I have had so many firsts from going to the gym with a super spunky natured young lady using public buses, to running through the playground being superheros with a young man who made my day when we danced to the Village People’s YMCA in the middle of Wally Tew Reserve. I have chatted for hours with a lovely lady over hot chocolate and been asked how my nacho making skills stack up. Every shift has something different and new. I have even now cooked vegetable byriani with flat bread from scratch for a lovely family when mum had hurt her arm, and braided her daughters hair which is some of the longest hair I have ever seen! To say I go home feeling fulfilled is an understatement.

I feel incredibly humbled to be allowed to be part of the lives of so many families and wonderful people and feel I now have a super huge extended family, so much so that my kids have signed up also as volunteers and have both attended their first full day shifts over the school holidays. I am so happy that I took the first step in this incredible journey and I would encourage anyone who has ever thought of making a difference to attend one of our information sessions… you have nothing to lose and everything to gain!

Check out the dates of our upcoming casual support worker recruitment sessions here

Meet Jackson

Jackson has always been a young man who has been determined to follow his own path and passions. IOE has been there to help him on the way.

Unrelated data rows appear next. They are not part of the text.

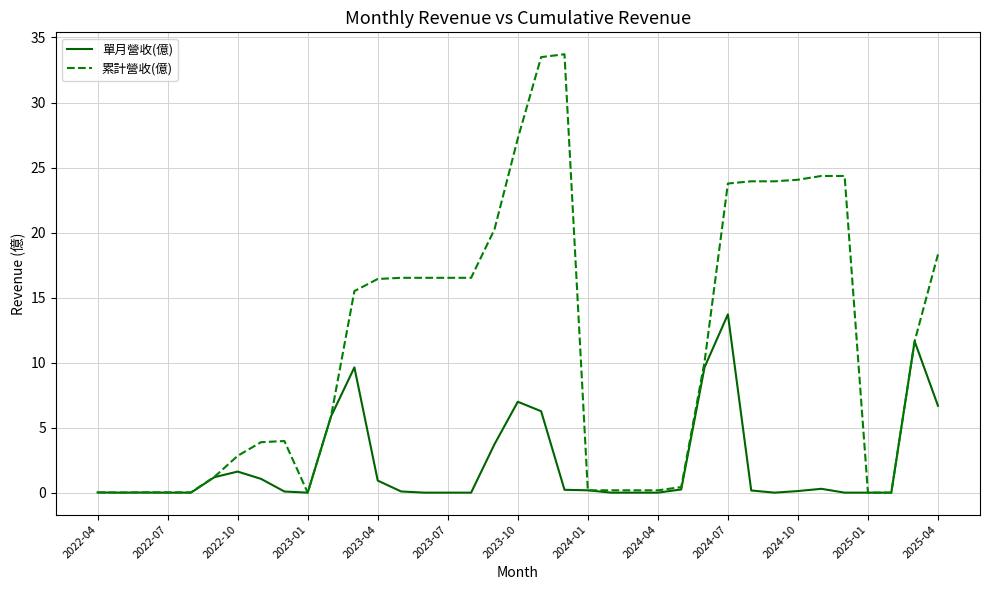

What is the maximum value for 單月營收(億)?

13.7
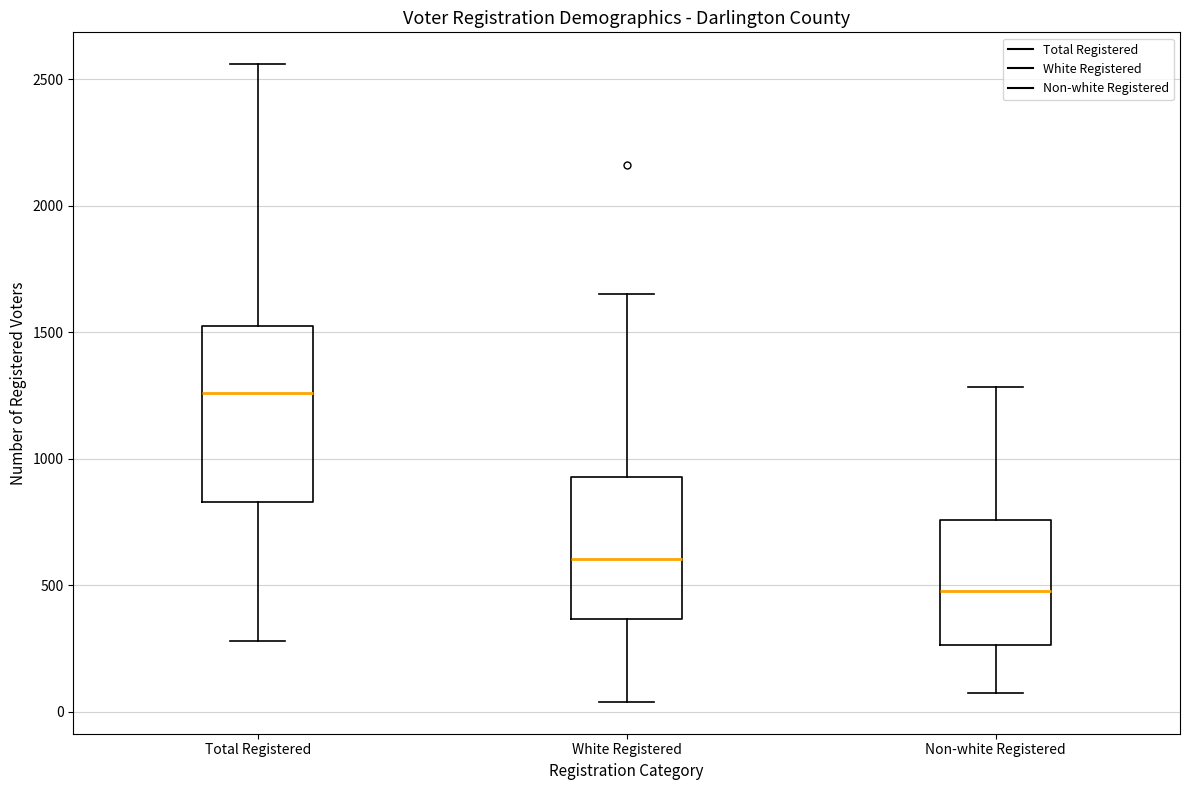

Comparing the boxes themselves (not the whiskers), which one is the tallest?

Total Registered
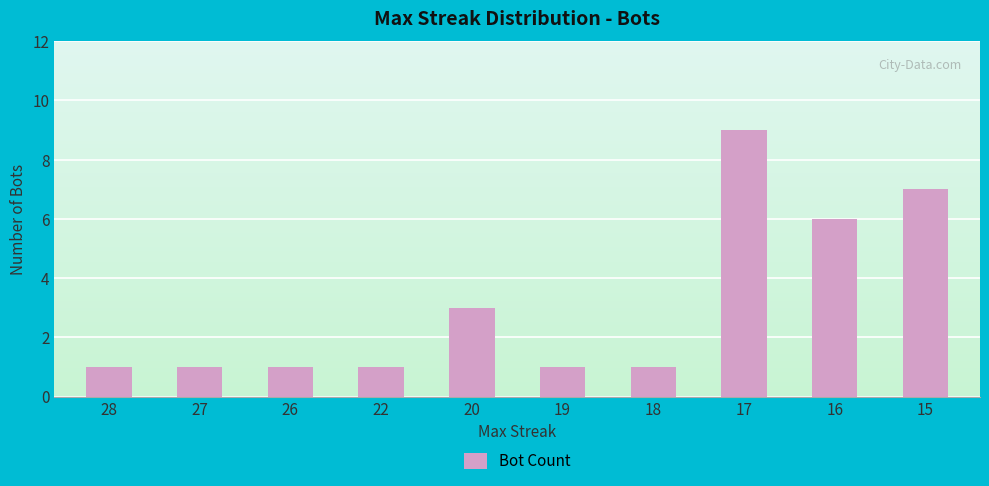

Reading left to right, list all the values displayed in this chart.

28=1	27=1	26=1	22=1	20=3	19=1	18=1	17=9	16=6	15=7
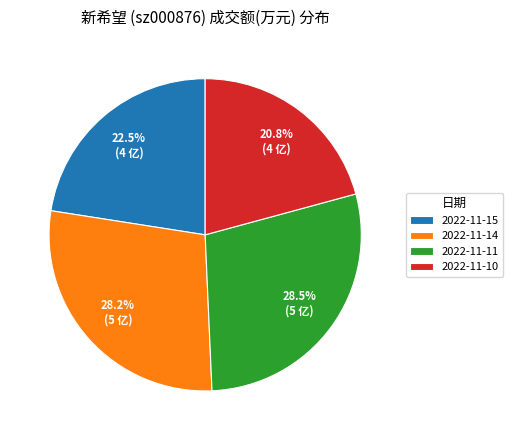

Is the sum of 2022-11-10 and 2022-11-14 greater than half?

No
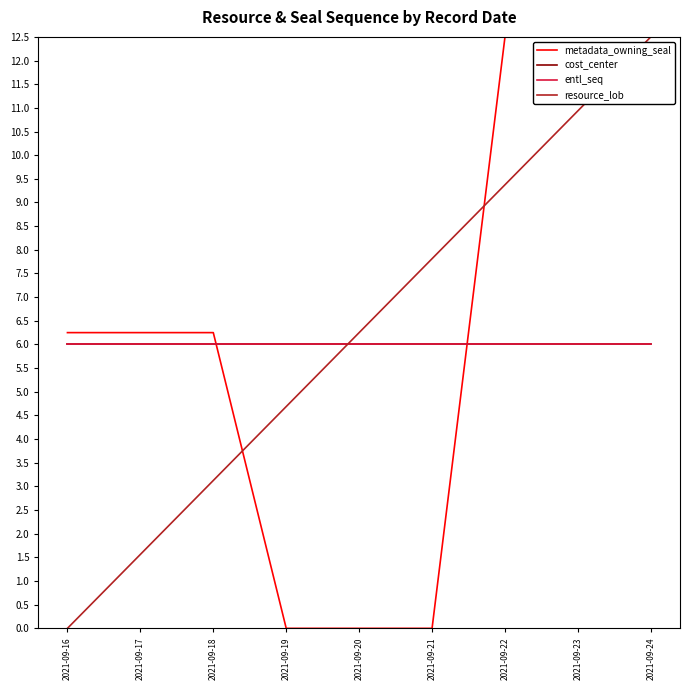

Between 2021-09-17 and 2021-09-18, which is larger?

2021-09-17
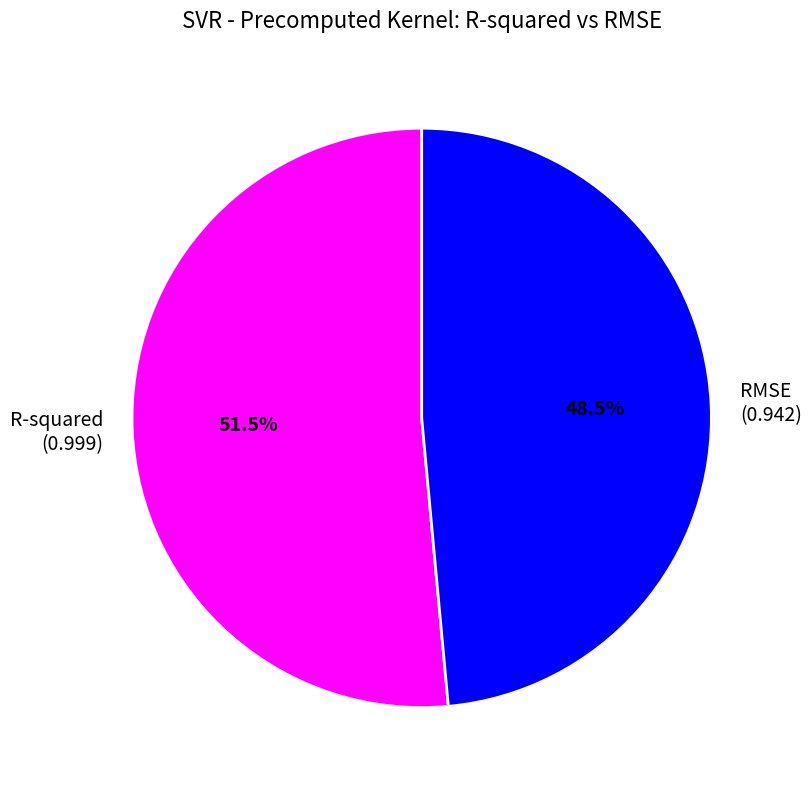

How many slices are in this pie chart?

2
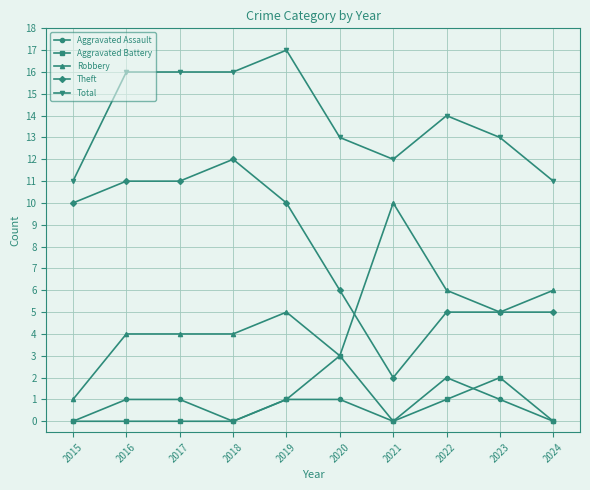

True or false: Robbery has more than 0 interior local peaks.

True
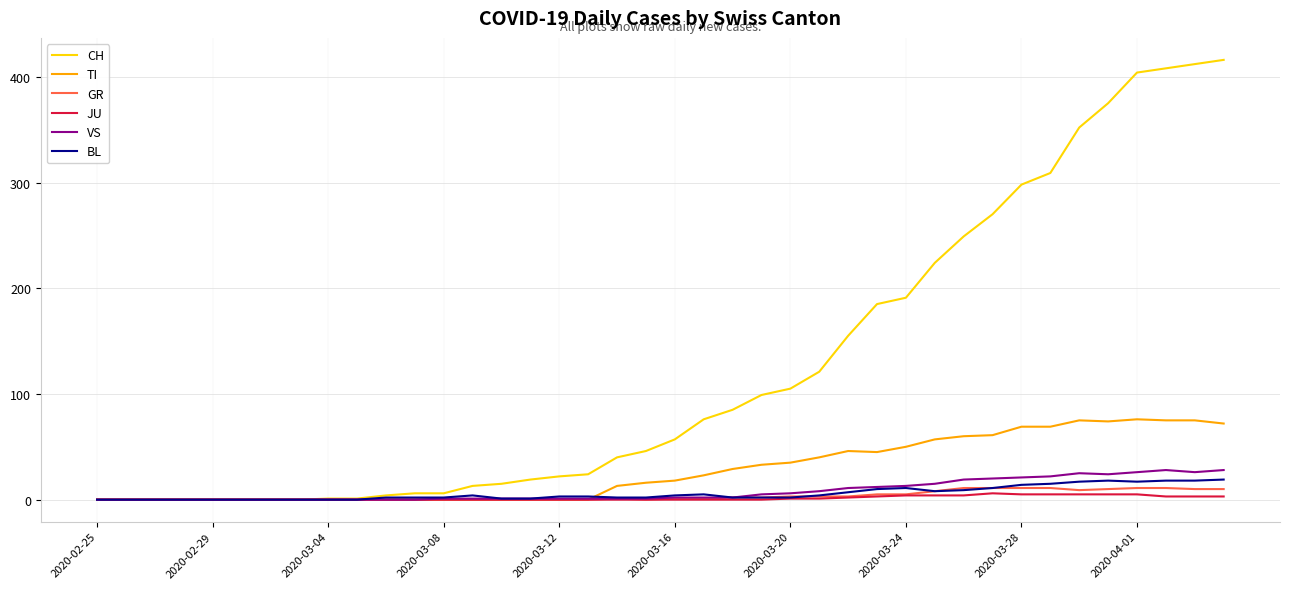

What is the highest value of the VS series?

28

Shortly after leaving school, Jackson began attending IOE’s Balance day program and adult recreation programs. Although he enjoyed the programs, group activities were not really his thing and he was happier to use his funding for 1:1 IOE support. Through careful management, his funding package gave him the freedom to pursue his interests, do voluntary work and enjoy regular social evenings with his worker’s support.

Working has always been one of Jackson’s goals. Over the years he has held down a number of positions at local restaurants and supermarkets where he has been supported by an IOE worker. He wanted more so, with his support worker’s invaluable assistance, he recently toured local businesses to drop off his resume. Success! He has now added another two days of supermarket work to his ongoing shift at the other supermarket where he has volunteered for the four years.

Jackson has always had an interest in music and performance. He is the drummer in The Glenn Family Band where he gigs alongside his singer/front man brother, Thomas and guitarist dad, Andrew. They have built themselves quite a reputation through their performances, both at IOE events and further afield. Always the performer, he attended Down Syndrome’s Emotion 21 for a while, where he learned dance. He even dabbled in acting, landing himself a role in a double episode of everyone’s favourite TV show, Blue Heelers.

Jack is continuing to follow his passion for music. With his support worker in tow, he is a regular at a local café and music venue where has become an accepted and welcomed part of the muso scene at their weekly music nights, playing along with a number of the local acts.

His sights are now set on gaining greater independence. Having learned a number of independence and living skills through programs at IOE, he now wants to build on these and has added a 1:1 living skills session to his busy weekly routine.

It’s Jackson’s life and, with support from his family, IOE and some amazing support workers, he is making sure he is living it to the full.